Однако непрекращающиеся приступы вынудили Хавкина в августе 1895 года вернуться в Париж, где он застал своего великого учителя Луи Пастера при смерти. Докладывая о результатах экспедиции в Индию в Королевском медицинском обществе, Хавкин сказал: "Как бы сам Пастер ни оценивал мою работу, у меня только одно желание - чтобы все почести и похвалы результатам, которых, возможно, удалось добиться благодаря моим усилиям, были бы отнесены в первую очередь лично к нему, к его святой памяти".

В марте следующего года Хавкин возвращается в Индию и за семь месяцев делает еще около 30 тысяч прививок. Неожиданная вспышка чумы в Бомбее заставила индийское правительство обратиться к Хавкину с просьбой направить свой опыт на борьбу с новой эпидемией. Он прибыл в Бомбей 7 октября 1896 года, сразу же создал противочумную лабораторию и создал первую в истории человечества античумную вакцину за три месяца. Но где и как отыскать добровольца, который рискнул бы испытать ее на себе? Сделать это в городе, охваченным ужасом перед "черной смертью", было невозможно. Выход оставался только один. 10 января 1897 года Хавкин сделал себе инъекцию, вчетверо превышающую ту дозу, которая была необходима для прививки. Через час у него началось лихорадочное состояние, поднялась температура, он обнаружил у себя все хорошо ему известные симптомы чумы. Однако он продолжал работу, не говоря никому о своем состоянии. Пока признаки болезни не исчезли, никто из окружающих и не догадывался, что Хавкин ставит на себе опыт.

В 1897 году в Бомбей приехала группа русских врачей, направленных правительством для наблюдения за эпидемией чумы. Хавкин встретил своих земляков с большой теплотой, рассказал им о своем методе и продемонстрировал его в одном из госпиталей. Но русские медики к вакцине отнеслись весьма скептически. Когда Хавкин узнал о вспышке чумы в России, он предложил безвозмездно передать свой метод русским врачам, обучить их способу приготовления вакцины. Но и на этот раз его добрая воля была отвергнута.

Тем не менее, в 1898 году в Петербурге была создана первая в России лаборатория, где приготовлялась вакцина или, как она тогда называлась, лимфа Хавкина. Она спасла тысячи жизней русских людей. Один из основателей лаборатории врач А.Ф.Вигура писал: "Что бы ни случилось с "лимфой Хавкина" в будущем, имя этого неутомимого исследователя навсегда останется памятно в науке-"

К началу 20 века в Индии число вакцинированных по методу Хавкина достигло четырех миллионов человек. Привитые болели в семь раз меньше и умирали в десять раз реже. Хавкин был назначен главным бактериологом Индийского правительства и директором Бомбейской противочумной лаборатории. Судьба, однако, готовила ему новое испытание.

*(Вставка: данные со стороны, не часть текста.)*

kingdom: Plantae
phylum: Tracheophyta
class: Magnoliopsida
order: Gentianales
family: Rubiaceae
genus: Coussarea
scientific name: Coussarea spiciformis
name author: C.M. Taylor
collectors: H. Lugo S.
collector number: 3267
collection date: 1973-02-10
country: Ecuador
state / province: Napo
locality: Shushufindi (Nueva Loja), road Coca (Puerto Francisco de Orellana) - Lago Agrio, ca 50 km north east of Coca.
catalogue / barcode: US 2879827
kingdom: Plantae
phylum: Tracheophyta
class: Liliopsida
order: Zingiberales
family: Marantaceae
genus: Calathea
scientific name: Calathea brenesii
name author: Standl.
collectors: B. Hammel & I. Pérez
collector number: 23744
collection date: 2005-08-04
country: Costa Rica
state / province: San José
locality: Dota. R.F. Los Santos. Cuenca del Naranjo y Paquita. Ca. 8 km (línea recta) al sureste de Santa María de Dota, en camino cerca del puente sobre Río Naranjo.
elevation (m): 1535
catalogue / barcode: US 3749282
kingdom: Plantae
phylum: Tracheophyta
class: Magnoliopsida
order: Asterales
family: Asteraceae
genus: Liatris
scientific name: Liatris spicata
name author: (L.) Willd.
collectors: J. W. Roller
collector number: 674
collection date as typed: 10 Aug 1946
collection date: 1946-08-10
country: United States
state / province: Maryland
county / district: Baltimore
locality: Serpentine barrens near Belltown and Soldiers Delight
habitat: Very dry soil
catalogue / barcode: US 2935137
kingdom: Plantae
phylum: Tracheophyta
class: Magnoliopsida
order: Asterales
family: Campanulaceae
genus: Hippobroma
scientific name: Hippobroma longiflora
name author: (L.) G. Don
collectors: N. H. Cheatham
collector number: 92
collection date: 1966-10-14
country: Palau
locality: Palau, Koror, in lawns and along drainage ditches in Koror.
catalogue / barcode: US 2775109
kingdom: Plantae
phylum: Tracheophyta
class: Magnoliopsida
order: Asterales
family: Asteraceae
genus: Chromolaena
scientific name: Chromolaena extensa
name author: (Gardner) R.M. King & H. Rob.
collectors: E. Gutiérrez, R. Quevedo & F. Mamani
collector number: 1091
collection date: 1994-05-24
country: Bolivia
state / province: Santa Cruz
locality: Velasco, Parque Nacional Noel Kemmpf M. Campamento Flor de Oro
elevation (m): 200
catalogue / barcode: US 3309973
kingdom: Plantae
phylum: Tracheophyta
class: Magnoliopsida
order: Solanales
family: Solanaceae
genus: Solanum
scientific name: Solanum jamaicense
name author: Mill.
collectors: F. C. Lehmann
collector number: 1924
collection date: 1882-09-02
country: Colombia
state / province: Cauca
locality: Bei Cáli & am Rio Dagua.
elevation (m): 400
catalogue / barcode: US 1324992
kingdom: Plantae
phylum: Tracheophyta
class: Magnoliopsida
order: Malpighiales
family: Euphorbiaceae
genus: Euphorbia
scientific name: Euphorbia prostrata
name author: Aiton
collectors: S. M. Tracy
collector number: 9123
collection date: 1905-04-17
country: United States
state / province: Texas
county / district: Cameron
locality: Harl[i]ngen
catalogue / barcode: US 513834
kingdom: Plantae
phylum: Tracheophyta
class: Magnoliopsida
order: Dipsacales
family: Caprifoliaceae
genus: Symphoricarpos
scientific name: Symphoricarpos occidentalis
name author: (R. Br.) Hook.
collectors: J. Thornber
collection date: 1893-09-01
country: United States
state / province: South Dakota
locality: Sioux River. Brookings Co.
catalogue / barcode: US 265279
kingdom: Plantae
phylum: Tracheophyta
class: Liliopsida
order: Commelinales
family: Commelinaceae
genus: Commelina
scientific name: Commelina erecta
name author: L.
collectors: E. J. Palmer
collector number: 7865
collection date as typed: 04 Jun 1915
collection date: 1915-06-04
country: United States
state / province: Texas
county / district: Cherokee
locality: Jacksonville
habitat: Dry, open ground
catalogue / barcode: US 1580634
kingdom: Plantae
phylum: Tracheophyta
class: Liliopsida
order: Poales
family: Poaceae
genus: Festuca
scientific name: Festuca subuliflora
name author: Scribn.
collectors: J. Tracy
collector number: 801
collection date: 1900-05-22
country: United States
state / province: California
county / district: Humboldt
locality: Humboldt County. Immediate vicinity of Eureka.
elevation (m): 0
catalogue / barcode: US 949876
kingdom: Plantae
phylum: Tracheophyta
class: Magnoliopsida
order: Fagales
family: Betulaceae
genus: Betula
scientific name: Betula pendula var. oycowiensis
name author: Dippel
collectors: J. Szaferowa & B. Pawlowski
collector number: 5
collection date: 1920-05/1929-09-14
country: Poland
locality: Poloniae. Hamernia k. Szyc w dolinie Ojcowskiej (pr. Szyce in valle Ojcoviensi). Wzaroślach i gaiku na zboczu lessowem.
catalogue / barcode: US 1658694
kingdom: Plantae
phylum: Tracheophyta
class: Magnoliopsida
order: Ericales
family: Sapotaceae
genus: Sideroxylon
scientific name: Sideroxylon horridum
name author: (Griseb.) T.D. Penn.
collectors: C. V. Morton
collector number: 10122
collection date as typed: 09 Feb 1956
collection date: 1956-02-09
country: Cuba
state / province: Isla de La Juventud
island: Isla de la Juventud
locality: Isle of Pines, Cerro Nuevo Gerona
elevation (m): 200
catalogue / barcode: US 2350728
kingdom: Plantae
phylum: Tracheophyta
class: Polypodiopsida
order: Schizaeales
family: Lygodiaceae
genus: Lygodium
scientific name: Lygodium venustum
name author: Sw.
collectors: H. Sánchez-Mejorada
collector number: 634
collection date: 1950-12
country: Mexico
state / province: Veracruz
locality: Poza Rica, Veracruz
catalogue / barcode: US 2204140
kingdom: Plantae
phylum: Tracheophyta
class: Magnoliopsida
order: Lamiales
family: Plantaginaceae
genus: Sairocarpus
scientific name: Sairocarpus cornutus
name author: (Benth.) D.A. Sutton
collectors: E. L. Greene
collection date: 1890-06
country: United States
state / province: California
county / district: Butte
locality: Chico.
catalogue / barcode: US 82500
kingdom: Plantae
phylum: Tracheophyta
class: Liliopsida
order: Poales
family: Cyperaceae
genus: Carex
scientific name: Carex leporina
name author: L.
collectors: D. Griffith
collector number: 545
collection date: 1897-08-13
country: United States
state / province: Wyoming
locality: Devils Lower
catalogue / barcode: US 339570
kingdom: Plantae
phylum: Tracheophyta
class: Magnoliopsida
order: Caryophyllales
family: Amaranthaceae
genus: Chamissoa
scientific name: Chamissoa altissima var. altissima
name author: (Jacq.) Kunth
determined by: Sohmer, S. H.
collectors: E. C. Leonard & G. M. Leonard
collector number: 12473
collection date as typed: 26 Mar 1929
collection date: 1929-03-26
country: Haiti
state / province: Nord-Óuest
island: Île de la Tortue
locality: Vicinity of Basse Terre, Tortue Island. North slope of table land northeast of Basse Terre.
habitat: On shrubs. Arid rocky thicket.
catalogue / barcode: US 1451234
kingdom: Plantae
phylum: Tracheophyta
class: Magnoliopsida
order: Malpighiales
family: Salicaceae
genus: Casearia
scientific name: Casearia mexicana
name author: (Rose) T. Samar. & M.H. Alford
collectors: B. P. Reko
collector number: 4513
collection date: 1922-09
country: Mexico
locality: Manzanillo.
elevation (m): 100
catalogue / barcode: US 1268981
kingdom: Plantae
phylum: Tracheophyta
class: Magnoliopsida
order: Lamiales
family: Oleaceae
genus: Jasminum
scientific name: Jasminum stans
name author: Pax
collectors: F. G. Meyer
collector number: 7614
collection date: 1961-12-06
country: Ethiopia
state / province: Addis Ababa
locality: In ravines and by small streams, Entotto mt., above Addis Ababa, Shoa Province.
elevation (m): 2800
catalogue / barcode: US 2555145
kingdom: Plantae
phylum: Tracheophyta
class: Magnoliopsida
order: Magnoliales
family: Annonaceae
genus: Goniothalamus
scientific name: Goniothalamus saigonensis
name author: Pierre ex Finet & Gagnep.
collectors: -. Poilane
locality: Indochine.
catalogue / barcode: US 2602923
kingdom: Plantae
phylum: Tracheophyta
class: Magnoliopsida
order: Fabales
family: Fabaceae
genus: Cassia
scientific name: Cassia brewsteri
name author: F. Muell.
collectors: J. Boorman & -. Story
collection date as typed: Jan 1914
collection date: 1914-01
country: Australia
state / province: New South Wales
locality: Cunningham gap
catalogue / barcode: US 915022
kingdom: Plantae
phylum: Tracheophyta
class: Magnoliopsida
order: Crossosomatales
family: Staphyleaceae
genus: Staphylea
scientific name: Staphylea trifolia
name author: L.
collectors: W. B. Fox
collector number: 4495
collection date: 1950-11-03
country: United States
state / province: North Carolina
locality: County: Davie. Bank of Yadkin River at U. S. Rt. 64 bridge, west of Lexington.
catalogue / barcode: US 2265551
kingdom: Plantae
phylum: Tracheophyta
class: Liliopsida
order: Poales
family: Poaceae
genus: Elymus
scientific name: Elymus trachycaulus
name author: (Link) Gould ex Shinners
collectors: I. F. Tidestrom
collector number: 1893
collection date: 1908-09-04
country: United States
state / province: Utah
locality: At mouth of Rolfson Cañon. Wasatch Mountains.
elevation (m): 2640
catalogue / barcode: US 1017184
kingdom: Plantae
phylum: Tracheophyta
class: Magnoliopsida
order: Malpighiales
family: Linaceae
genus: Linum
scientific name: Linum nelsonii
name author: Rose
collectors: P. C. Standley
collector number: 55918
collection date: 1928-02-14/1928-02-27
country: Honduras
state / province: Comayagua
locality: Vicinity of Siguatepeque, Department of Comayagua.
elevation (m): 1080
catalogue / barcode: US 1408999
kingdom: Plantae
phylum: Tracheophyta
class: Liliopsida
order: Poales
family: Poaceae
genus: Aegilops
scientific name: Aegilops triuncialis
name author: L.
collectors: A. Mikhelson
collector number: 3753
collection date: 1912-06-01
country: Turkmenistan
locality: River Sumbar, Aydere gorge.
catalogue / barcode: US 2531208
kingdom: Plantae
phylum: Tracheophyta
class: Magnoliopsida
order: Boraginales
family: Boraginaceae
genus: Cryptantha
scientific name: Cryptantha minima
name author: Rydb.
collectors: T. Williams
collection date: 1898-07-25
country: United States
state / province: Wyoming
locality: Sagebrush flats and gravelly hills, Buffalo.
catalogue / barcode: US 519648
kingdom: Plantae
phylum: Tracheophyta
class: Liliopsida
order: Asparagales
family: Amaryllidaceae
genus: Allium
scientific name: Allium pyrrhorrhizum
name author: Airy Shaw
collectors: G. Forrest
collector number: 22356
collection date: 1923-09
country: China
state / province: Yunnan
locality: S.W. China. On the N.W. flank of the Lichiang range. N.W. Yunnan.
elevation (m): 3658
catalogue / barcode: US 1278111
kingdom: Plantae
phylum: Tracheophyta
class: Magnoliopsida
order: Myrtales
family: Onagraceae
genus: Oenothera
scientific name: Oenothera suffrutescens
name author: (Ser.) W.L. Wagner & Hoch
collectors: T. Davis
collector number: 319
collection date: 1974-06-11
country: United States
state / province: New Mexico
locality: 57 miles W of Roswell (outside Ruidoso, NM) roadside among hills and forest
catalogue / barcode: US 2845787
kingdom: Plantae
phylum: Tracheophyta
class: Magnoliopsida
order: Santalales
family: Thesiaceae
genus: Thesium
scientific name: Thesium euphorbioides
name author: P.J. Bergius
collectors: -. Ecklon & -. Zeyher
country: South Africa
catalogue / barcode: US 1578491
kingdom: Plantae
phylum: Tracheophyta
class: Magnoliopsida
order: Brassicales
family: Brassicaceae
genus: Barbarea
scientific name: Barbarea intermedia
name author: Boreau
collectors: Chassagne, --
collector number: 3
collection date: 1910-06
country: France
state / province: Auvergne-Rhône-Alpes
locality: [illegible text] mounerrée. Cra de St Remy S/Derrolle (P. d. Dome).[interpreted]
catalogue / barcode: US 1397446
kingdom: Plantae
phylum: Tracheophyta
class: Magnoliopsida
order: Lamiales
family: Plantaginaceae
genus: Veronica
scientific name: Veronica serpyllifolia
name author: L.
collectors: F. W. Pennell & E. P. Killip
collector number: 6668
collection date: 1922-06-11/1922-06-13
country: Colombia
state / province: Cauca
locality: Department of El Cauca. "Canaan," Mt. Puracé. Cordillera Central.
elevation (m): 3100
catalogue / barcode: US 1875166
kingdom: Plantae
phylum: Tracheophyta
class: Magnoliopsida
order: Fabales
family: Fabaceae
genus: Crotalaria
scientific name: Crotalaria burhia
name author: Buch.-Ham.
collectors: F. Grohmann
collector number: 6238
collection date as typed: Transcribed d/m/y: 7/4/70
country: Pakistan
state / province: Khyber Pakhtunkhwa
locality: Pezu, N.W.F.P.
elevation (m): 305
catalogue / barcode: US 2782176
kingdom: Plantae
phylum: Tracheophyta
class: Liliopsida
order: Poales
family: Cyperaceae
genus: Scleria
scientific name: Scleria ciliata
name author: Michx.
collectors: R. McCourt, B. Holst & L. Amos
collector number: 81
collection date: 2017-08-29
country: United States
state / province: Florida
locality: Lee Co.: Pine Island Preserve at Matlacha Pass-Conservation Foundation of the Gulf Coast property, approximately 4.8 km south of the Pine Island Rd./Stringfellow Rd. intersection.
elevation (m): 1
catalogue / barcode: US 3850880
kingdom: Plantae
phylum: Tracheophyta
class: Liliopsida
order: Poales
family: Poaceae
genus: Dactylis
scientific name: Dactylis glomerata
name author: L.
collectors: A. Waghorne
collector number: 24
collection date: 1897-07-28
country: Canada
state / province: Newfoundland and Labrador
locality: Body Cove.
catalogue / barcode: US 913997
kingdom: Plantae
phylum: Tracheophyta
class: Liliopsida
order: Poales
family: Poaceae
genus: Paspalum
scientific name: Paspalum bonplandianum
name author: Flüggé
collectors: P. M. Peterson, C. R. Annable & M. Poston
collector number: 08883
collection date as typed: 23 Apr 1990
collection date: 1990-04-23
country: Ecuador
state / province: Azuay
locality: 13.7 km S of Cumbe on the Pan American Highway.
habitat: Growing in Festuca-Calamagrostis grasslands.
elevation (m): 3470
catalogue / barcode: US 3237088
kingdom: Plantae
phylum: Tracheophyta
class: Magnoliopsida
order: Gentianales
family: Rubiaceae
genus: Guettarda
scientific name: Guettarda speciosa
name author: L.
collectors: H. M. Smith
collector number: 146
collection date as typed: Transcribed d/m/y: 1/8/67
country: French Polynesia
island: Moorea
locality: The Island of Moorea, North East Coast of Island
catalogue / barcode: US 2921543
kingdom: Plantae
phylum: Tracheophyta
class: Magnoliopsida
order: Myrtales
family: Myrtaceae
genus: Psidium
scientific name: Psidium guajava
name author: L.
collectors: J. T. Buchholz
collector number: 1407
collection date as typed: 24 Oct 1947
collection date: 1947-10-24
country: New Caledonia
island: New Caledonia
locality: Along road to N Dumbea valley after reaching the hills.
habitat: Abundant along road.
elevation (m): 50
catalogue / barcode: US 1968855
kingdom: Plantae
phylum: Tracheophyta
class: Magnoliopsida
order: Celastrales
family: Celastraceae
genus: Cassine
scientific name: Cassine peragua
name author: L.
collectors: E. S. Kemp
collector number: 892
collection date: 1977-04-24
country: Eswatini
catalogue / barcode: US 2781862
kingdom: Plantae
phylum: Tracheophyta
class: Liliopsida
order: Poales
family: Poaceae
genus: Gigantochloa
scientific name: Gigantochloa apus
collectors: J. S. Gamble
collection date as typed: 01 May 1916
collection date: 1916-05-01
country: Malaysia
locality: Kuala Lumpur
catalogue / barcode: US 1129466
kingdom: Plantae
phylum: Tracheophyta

30 октября 1902 года в деревушке Малкавал девятнадцать крестьян после вакцинации умерли от столбняка. Следствие доказало, что все они получили лекарство из одной бутыли. Легко можно было убедиться, что причина трагедии не в вакцине, а в небрежности исполнителей. Но правительственная комиссия поспешила обвинить в случившемся директора лаборатории и отстранила его от должности. В мае 1904 года Хавкин покинул Индию, прибыл в Лондон и- исчез. Три года никто и ничего не слышал о нем. Индийское правительство не смогло отыскать его, чтобы принести свои извинения в связи с признанием его полной невиновности и вынуждено было сообщить об этом через газеты. В 1907 году Хавкин вернулся, работал в Калькутте, но так и не сумел забыть несправедливости. Едва достигнув пенсионного возраста, Хавкин поспешил навсегда оставить Индию. Но страна, которой он оказал неоценимую помощь, не забыла его. В 1925 году Бомбейская бактериологическая лаборатория стала Институтом Хавкина. Лучшей награды для ученого быть не могло-

Владимир Хавкин был избран почетным членом многих научных обществ и академий многих стран Европы и Азии. За год до смерти он завещал все свое состояние, 500 тысяч долларов, на создание фонда для поощрения молодых талантов в еврейских религиозных школах Восточной Европы. Фонд Хавкина существует до сих пор.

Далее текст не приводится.